| What to produce |
Below are some records. Return exactly their lines from the one containing "keliasdešimt parų, o" through the one containing "здоровой и пораженной конечностях пациента. В", and drop the pictures.

Transcribed page contents
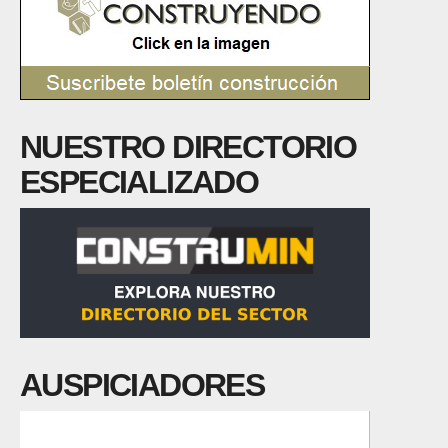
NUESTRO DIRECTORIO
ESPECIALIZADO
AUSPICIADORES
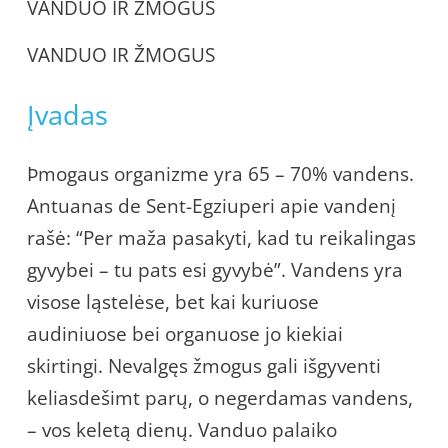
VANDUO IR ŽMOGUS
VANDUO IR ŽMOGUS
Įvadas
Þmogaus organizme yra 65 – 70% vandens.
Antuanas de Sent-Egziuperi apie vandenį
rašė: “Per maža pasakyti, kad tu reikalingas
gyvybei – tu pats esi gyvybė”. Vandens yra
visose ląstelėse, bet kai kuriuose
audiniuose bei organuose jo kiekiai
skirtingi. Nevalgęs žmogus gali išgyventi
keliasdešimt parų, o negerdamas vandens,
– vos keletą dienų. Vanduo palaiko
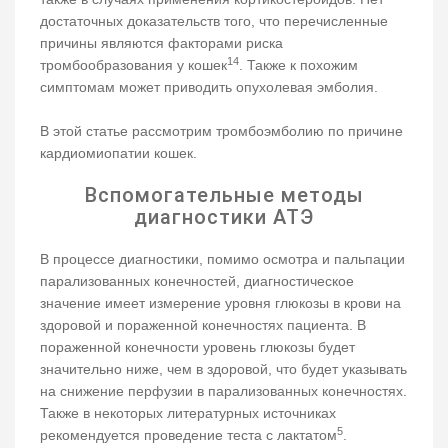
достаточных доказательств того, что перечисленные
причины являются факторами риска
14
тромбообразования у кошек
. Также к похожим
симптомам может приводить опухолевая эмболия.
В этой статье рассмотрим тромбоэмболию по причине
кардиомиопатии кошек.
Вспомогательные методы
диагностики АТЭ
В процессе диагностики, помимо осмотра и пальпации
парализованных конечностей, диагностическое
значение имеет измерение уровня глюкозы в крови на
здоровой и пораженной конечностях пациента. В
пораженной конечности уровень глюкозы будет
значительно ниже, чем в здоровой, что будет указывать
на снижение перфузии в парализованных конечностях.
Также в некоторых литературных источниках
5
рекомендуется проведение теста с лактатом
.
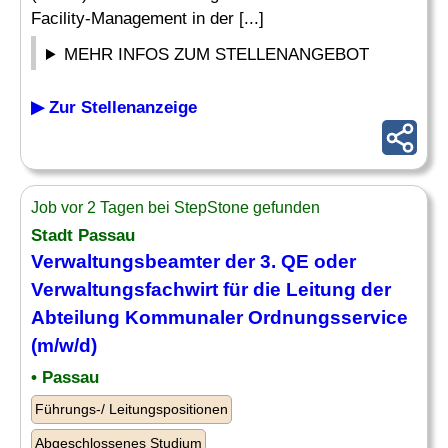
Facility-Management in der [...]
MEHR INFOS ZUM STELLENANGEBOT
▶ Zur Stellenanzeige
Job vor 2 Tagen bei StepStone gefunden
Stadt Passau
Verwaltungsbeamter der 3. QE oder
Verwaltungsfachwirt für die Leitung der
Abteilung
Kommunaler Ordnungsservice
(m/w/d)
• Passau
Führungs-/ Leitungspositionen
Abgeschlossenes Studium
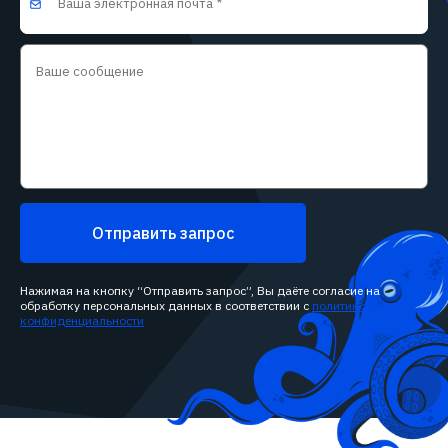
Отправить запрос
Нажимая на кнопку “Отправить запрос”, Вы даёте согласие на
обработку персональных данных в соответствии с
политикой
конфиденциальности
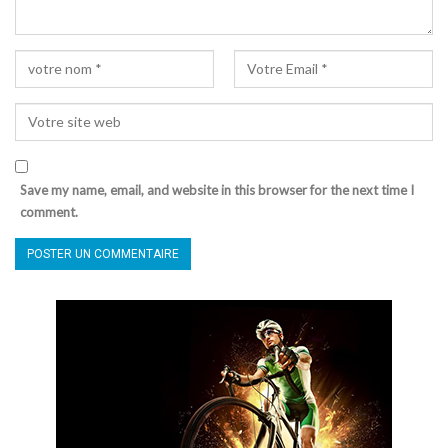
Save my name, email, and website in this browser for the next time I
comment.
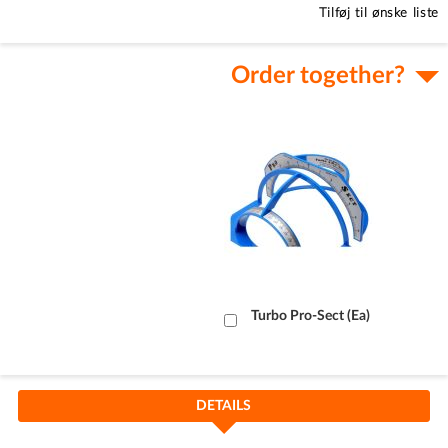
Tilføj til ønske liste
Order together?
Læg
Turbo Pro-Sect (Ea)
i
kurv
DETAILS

| Your solution |
keliasdešimt parų, o negerdamas vandens,
– vos keletą dienų. Vanduo palaiko
достаточных доказательств того, что перечисленные
причины являются факторами риска
14
тромбообразования у кошек
. Также к похожим
симптомам может приводить опухолевая эмболия.
В этой статье рассмотрим тромбоэмболию по причине
кардиомиопатии кошек.
Вспомогательные методы
диагностики АТЭ
В процессе диагностики, помимо осмотра и пальпации
парализованных конечностей, диагностическое
значение имеет измерение уровня глюкозы в крови на
здоровой и пораженной конечностях пациента. В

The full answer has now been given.